■ **Task statement**: Copy out the text under each of the records below line by line, with no changes. Leave the pictures out.

■ **Data excerpts**:

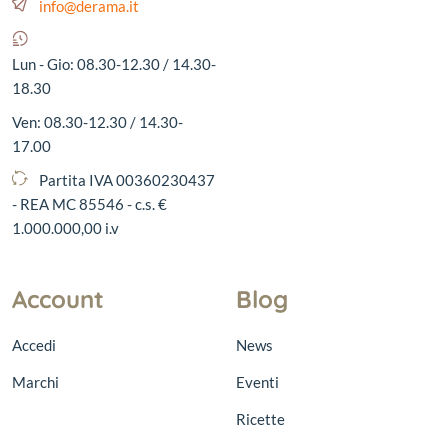
info@derama.it
Lun - Gio: 08.30-12.30 / 14.30-
18.30
Ven: 08.30-12.30 / 14.30-
17.00
Partita IVA 00360230437
- REA MC 85546 - c.s. €
1.000.000,00 i.v
Account
Blog
Accedi
News
Marchi
Eventi
Ricette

■ **The answer**:
info@derama.it
Lun - Gio: 08.30-12.30 / 14.30-
18.30
Ven: 08.30-12.30 / 14.30-
17.00
Partita IVA 00360230437
- REA MC 85546 - c.s. €
1.000.000,00 i.v
Account
Blog
Accedi
News
Marchi
Eventi
Ricette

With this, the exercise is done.